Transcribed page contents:
= = = = = = =

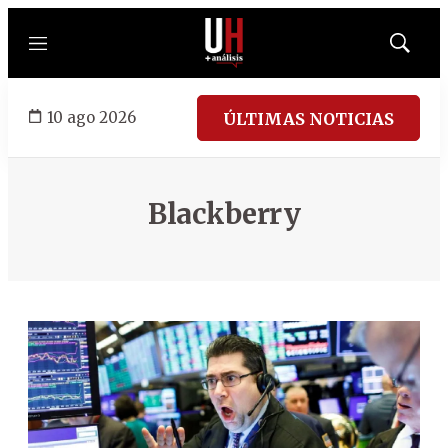
Menú
Mostrar
búsqued
10 ago 2026
ÚLTIMAS NOTICIAS
Blackberry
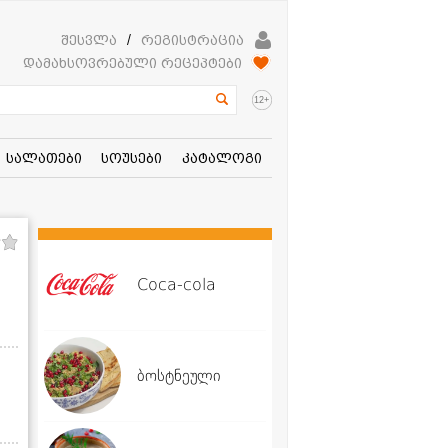
შესვლა
/
რეგისტრაცია
დამახსოვრებული რეცეპტები
+
12
სალათები
სოუსები
კატალოგი
Coca-cola
ბოსტნეული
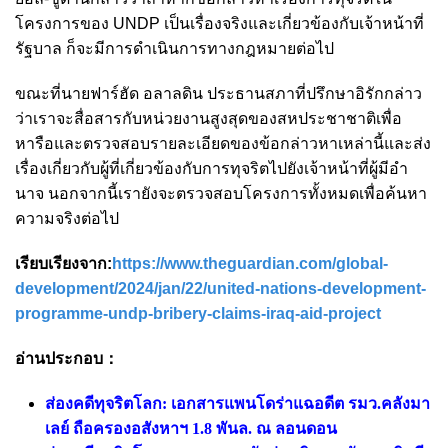
โครงการของ UNDP เป็นเรื่องจริงและเกี่ยวข้องกับเจ้าหน้าที่
รัฐบาล ก็จะมีการดำเนินการทางกฎหมายต่อไป
ขณะที่นายฟาร์ฮัด อลาลดิน ประธานสภาที่ปรึกษาอิรักกล่าว
ว่าเราจะสื่อสารกับหน่วยงานสูงสุดของสหประชาชาติเพื่อ
หารือและตรวจสอบรายละเอียดของข้อกล่าวหาเหล่านี้และส่ง
เรื่องเกี่ยวกับผู้ที่เกี่ยวข้องกับการทุจริตไปยังเจ้าหน้าที่ผู้มีอํา
นาจ นอกจากนี้เรายังจะตรวจสอบโครงการทั้งหมดเพื่อค้นหา
ความจริงต่อไป
เรียบเรียงจาก:
https://www.theguardian.com/global-
development/2024/jan/22/united-nations-development-
programme-undp-bribery-claims-iraq-aid-project
อ่านประกอบ：
ส่องคดีทุจริตโลก: เอกสารแพนโดร่าแฉอดีต รมว.คลังมา
เลย์ ถือครองอสังหาฯ 1.8 พันล. ณ ลอนดอน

= = = = = = =

§ **WHAT YOU HAVE TO DO**
Reproduce each entry above word for word. Pictures are not part of the copy.

§ **RESPONSE TO THIS EXERCISE**
Menú
Mostrar
búsqued
10 ago 2026
ÚLTIMAS NOTICIAS
Blackberry
შესვლა
/
რეგისტრაცია
დამახსოვრებული რეცეპტები
+
12
სალათები
სოუსები
კატალოგი
Coca-cola
ბოსტნეული
โครงการของ UNDP เป็นเรื่องจริงและเกี่ยวข้องกับเจ้าหน้าที่
รัฐบาล ก็จะมีการดำเนินการทางกฎหมายต่อไป
ขณะที่นายฟาร์ฮัด อลาลดิน ประธานสภาที่ปรึกษาอิรักกล่าว
ว่าเราจะสื่อสารกับหน่วยงานสูงสุดของสหประชาชาติเพื่อ
หารือและตรวจสอบรายละเอียดของข้อกล่าวหาเหล่านี้และส่ง
เรื่องเกี่ยวกับผู้ที่เกี่ยวข้องกับการทุจริตไปยังเจ้าหน้าที่ผู้มีอํา
นาจ นอกจากนี้เรายังจะตรวจสอบโครงการทั้งหมดเพื่อค้นหา
ความจริงต่อไป
เรียบเรียงจาก:
https://www.theguardian.com/global-
development/2024/jan/22/united-nations-development-
programme-undp-bribery-claims-iraq-aid-project
อ่านประกอบ：
ส่องคดีทุจริตโลก: เอกสารแพนโดร่าแฉอดีต รมว.คลังมา
เลย์ ถือครองอสังหาฯ 1.8 พันล. ณ ลอนดอน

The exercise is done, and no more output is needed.